[Stored data]
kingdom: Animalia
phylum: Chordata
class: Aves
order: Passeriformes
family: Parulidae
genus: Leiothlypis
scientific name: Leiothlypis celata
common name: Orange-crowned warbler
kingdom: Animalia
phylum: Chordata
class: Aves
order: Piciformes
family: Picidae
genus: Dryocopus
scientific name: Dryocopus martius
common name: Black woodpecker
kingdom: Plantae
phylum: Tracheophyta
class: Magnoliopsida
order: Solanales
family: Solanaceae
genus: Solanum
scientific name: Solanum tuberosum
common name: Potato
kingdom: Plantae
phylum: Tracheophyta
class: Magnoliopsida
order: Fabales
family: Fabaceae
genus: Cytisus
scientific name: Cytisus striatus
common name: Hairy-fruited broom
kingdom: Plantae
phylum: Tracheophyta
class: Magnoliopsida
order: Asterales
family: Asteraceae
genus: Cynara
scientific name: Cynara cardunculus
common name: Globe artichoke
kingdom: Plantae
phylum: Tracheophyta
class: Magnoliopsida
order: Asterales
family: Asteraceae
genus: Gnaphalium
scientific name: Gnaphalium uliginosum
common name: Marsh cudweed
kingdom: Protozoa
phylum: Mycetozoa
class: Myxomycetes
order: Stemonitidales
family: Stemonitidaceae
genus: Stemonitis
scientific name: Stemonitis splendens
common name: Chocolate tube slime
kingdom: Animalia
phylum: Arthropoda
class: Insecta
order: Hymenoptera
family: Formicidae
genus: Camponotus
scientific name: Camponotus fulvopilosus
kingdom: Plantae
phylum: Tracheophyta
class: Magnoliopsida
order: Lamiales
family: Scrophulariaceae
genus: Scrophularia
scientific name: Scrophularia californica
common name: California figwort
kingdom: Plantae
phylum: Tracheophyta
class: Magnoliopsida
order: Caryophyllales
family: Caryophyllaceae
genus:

» What you need to do
Write out all the lines above again, putting "vernacular name" wherever "common name" appears and leaving everything else the same.

» Answer for this exercise
kingdom: Animalia
phylum: Chordata
class: Aves
order: Passeriformes
family: Parulidae
genus: Leiothlypis
scientific name: Leiothlypis celata
vernacular name: Orange-crowned warbler
kingdom: Animalia
phylum: Chordata
class: Aves
order: Piciformes
family: Picidae
genus: Dryocopus
scientific name: Dryocopus martius
vernacular name: Black woodpecker
kingdom: Plantae
phylum: Tracheophyta
class: Magnoliopsida
order: Solanales
family: Solanaceae
genus: Solanum
scientific name: Solanum tuberosum
vernacular name: Potato
kingdom: Plantae
phylum: Tracheophyta
class: Magnoliopsida
order: Fabales
family: Fabaceae
genus: Cytisus
scientific name: Cytisus striatus
vernacular name: Hairy-fruited broom
kingdom: Plantae
phylum: Tracheophyta
class: Magnoliopsida
order: Asterales
family: Asteraceae
genus: Cynara
scientific name: Cynara cardunculus
vernacular name: Globe artichoke
kingdom: Plantae
phylum: Tracheophyta
class: Magnoliopsida
order: Asterales
family: Asteraceae
genus: Gnaphalium
scientific name: Gnaphalium uliginosum
vernacular name: Marsh cudweed
kingdom: Protozoa
phylum: Mycetozoa
class: Myxomycetes
order: Stemonitidales
family: Stemonitidaceae
genus: Stemonitis
scientific name: Stemonitis splendens
vernacular name: Chocolate tube slime
kingdom: Animalia
phylum: Arthropoda
class: Insecta
order: Hymenoptera
family: Formicidae
genus: Camponotus
scientific name: Camponotus fulvopilosus
kingdom: Plantae
phylum: Tracheophyta
class: Magnoliopsida
order: Lamiales
family: Scrophulariaceae
genus: Scrophularia
scientific name: Scrophularia californica
vernacular name: California figwort
kingdom: Plantae
phylum: Tracheophyta
class: Magnoliopsida
order: Caryophyllales
family: Caryophyllaceae
genus:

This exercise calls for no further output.